You can visualize the spatial partitioning using createSpatialResamplingPlots()
. This function creates multiple ggplot2
objects that can then be visualized in a gridded way using your favorite “plot arrangement” function We recommend to use cowplot::plot_grid()
and cowplot::save_plot()
for this.
You can pass multiple resample
result objects as inputs. This is useful to visualize the differences between a spatial and non-spatial partitioning. If you pass the resample
objects in a named list, those names will be populated as plot titles. By default everything is reprojected to EPSG: 4326 (WGS 84) but this can be changed using the argument datum
. If you do not like the plot appearance, you can customize all plots stored in the resulting list by just applying a function on the list, for example using purrr::map()
, base::lapply()
or similar functions.
library(mlr)
library(cowplot)
rdesc1 = makeResampleDesc("SpRepCV", folds = 5, reps = 4)
r1 = resample(makeLearner("classif.qda"), spatial.task, rdesc1, show.info = FALSE)
rdesc2 = makeResampleDesc("RepCV", folds = 5, reps = 4)
r2 = resample(makeLearner("classif.qda"), spatial.task, rdesc2, show.info = FALSE)
plots = createSpatialResamplingPlots(spatial.task,
list("SpRepCV" = r1, "RepCV" = r2), crs = 32717, repetitions = 1,
x.axis.breaks = c(-79.075), y.axis.breaks = c(-3.975))

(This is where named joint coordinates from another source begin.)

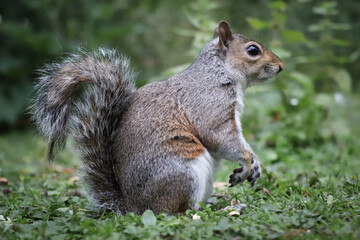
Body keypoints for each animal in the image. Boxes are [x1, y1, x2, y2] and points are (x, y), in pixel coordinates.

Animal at [30, 21, 284, 215]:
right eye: (253, 50)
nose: (281, 66)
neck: (218, 72)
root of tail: (133, 206)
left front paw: (255, 164)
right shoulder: (209, 105)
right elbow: (221, 137)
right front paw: (247, 161)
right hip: (183, 172)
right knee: (179, 212)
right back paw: (223, 209)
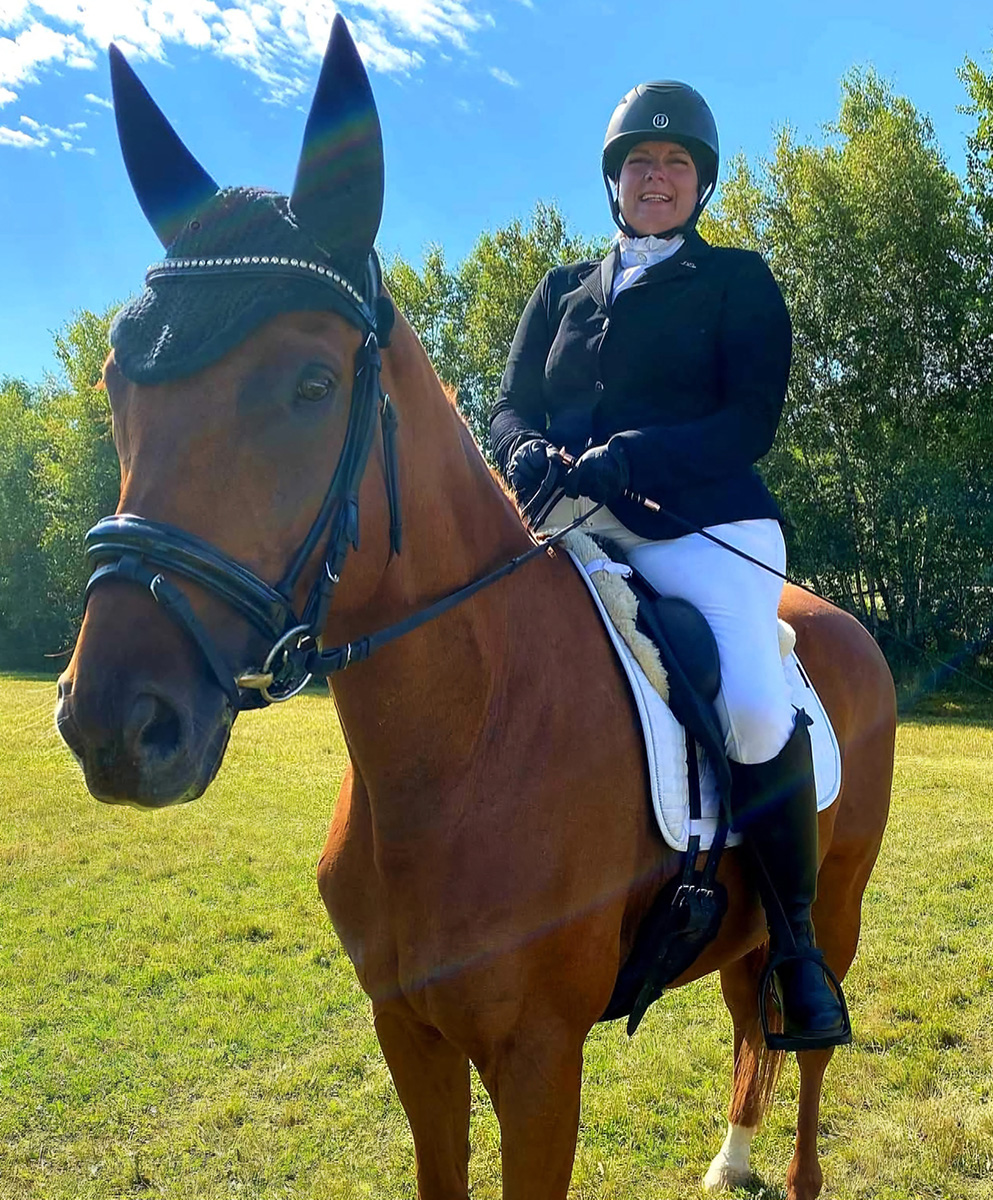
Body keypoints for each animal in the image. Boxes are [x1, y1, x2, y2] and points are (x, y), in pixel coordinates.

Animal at [55, 18, 895, 1200]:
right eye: (114, 386)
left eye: (313, 386)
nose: (116, 726)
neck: (464, 736)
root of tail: (844, 623)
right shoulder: (409, 1035)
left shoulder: (539, 1060)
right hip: (745, 928)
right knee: (745, 1013)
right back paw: (729, 1157)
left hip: (840, 900)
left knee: (803, 1032)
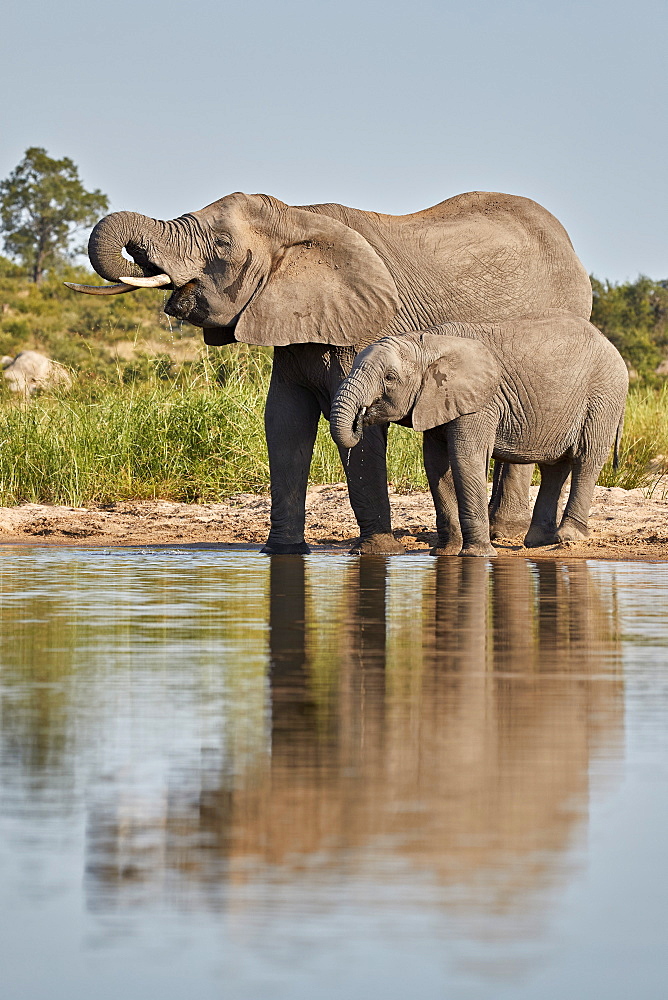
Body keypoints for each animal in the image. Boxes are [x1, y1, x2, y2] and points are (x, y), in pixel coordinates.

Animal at [66, 189, 588, 556]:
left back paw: (505, 531)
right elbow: (283, 422)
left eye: (222, 243)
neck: (297, 216)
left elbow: (358, 430)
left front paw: (376, 551)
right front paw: (281, 551)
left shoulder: (363, 323)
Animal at [332, 314, 628, 556]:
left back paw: (569, 537)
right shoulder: (437, 401)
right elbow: (436, 464)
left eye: (390, 378)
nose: (360, 419)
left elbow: (466, 458)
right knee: (554, 467)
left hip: (603, 397)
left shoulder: (480, 402)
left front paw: (477, 556)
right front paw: (445, 554)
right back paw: (538, 542)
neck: (427, 344)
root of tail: (610, 344)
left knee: (586, 459)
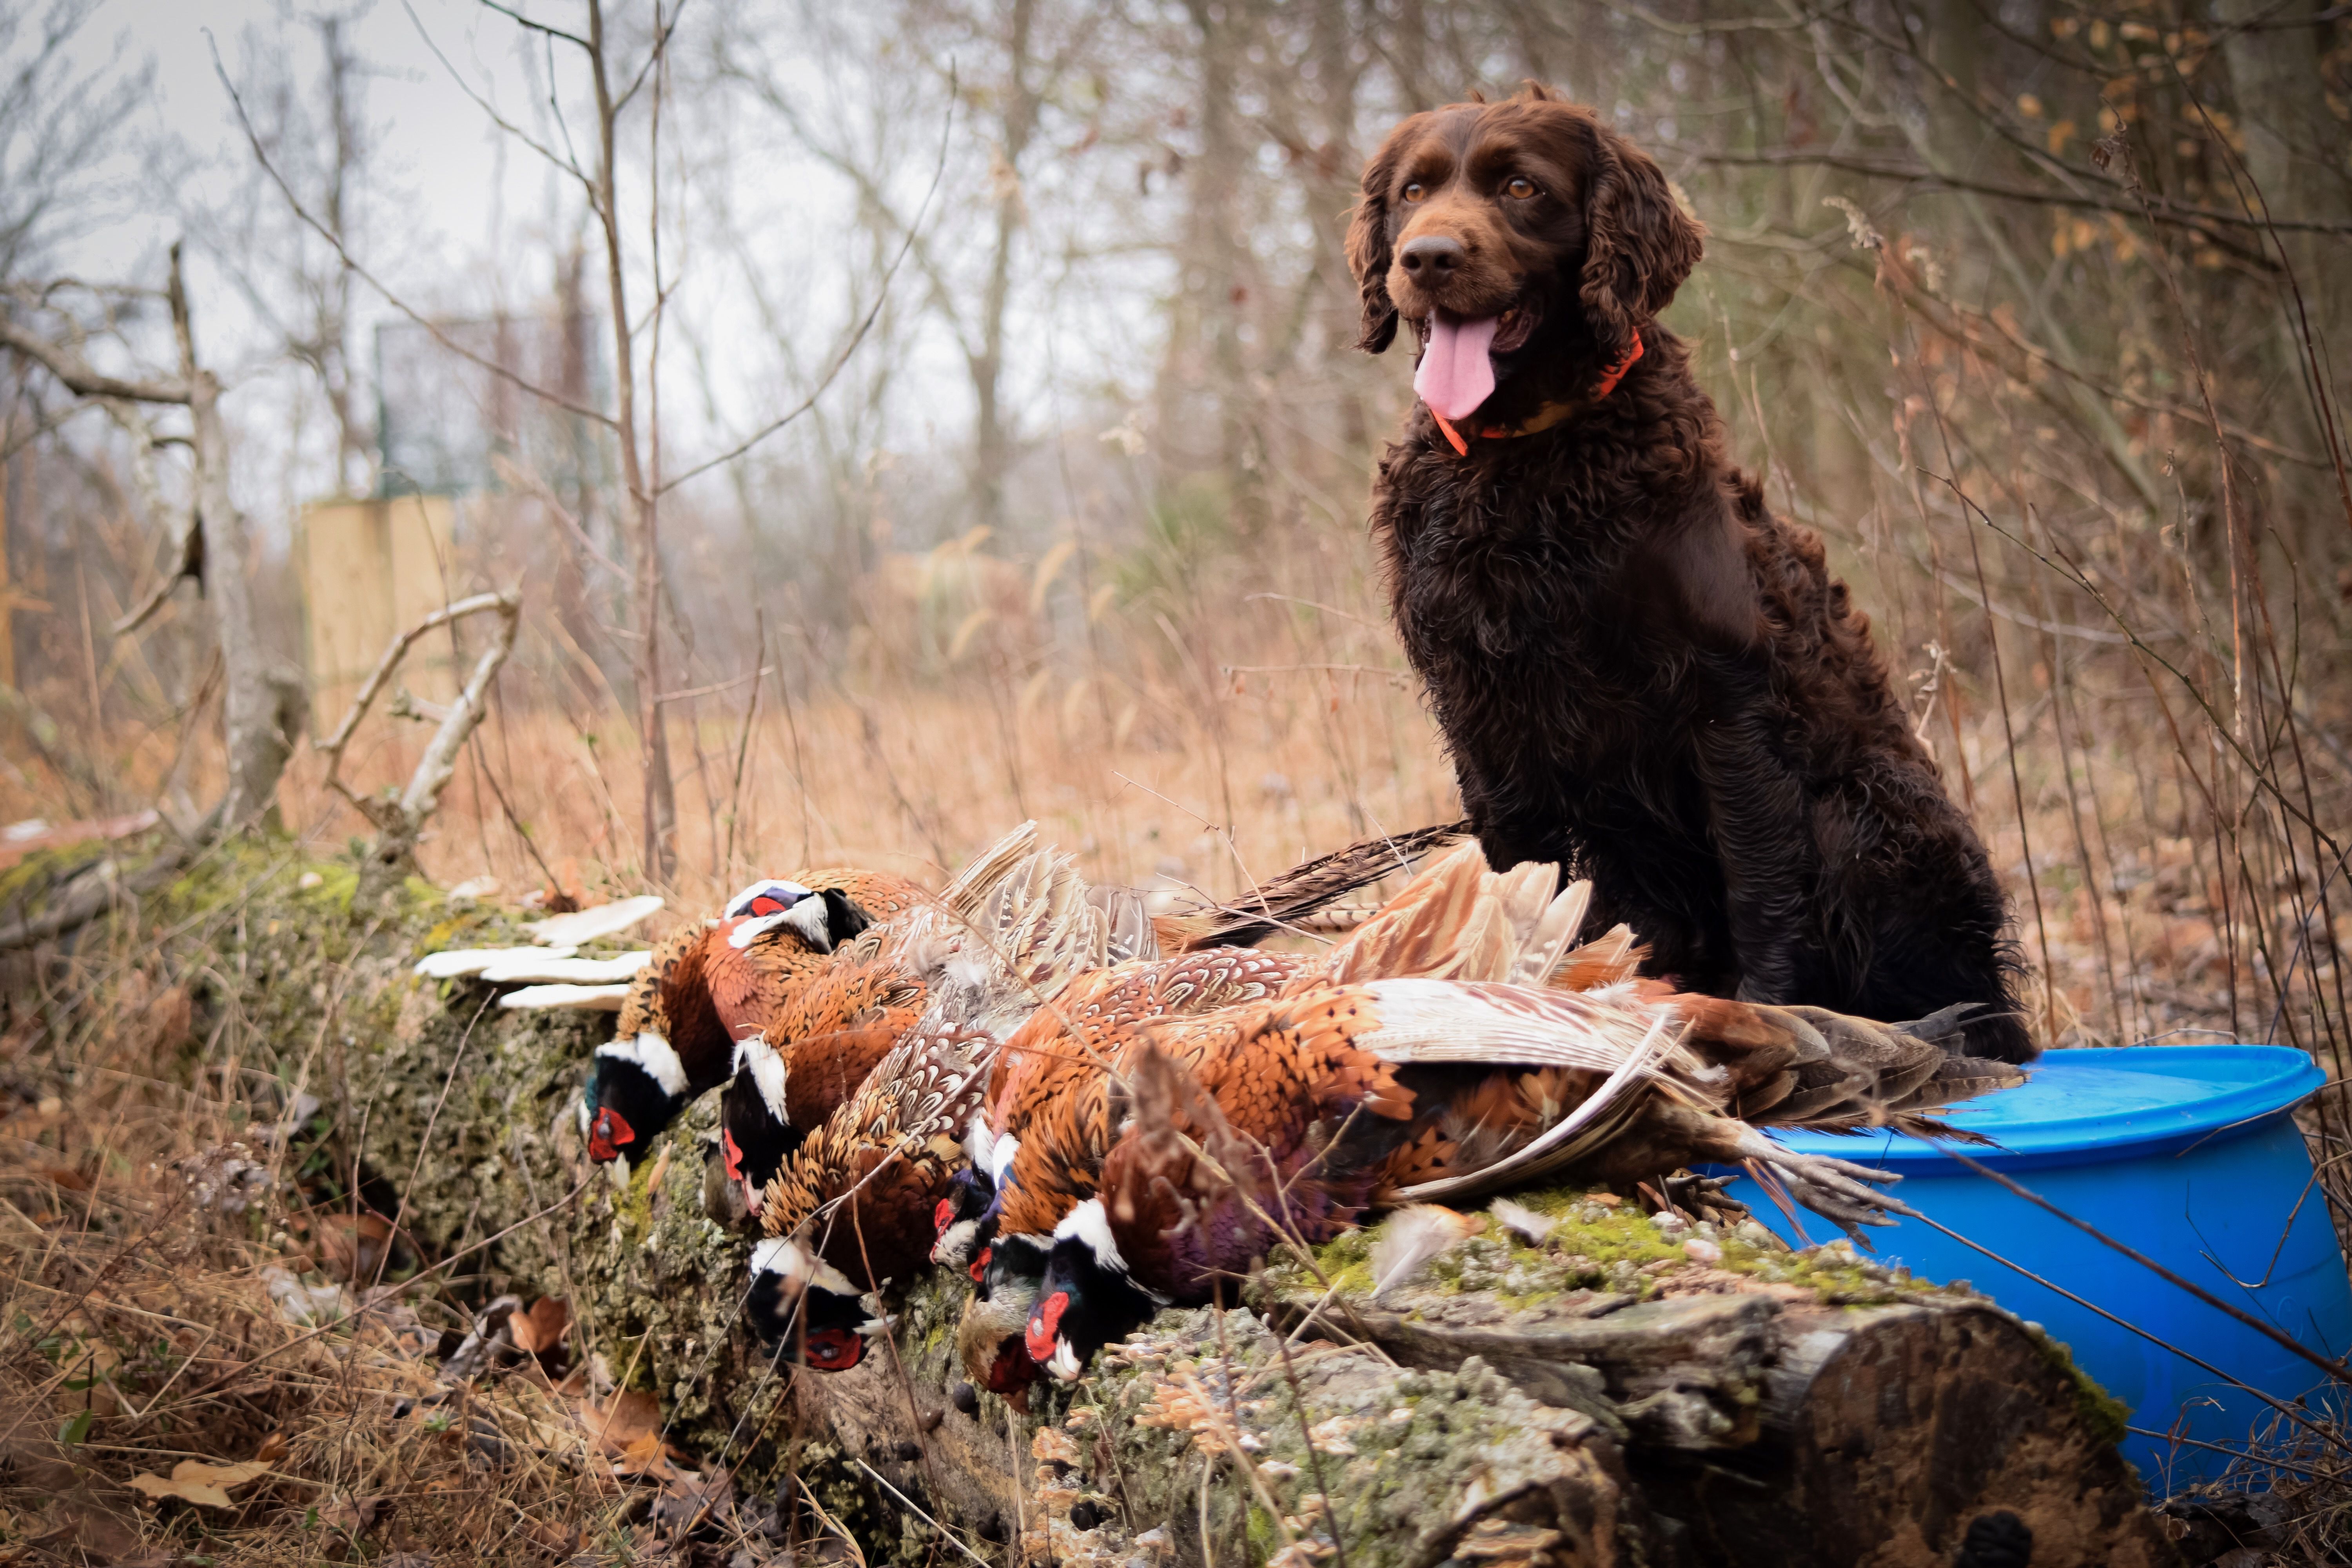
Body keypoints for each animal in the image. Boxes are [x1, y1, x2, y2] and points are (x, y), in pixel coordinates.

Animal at [1355, 89, 2032, 1067]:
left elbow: (1761, 889)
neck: (1527, 460)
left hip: (1863, 808)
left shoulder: (1725, 701)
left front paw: (1761, 1020)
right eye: (1413, 191)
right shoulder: (1479, 710)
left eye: (1521, 187)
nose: (1428, 257)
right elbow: (1516, 873)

plot_grid(plotlist = plots[["Plots"]], ncol = 5, nrow = 2,
labels = plots[["Labels"]], label_size = 8)
Some models are more affected by spatial autocorrelation than others. In general, it can be said that the more flexible a model is, the more it will profit from underlying spatial autocorrelation. Simpler models (e.g., GLM) will show less overoptimistic performance estimates.
The concept of spatial cross-validation was originally implemented in package sperrorest. This package comes with even more partitioning options and the ability to visualize the spatial grouping of folds. We plan to integrate more functions from sperrorest into mlr
so stay tuned!
For more detailed information, see Brenning 2005 and Brenning2012.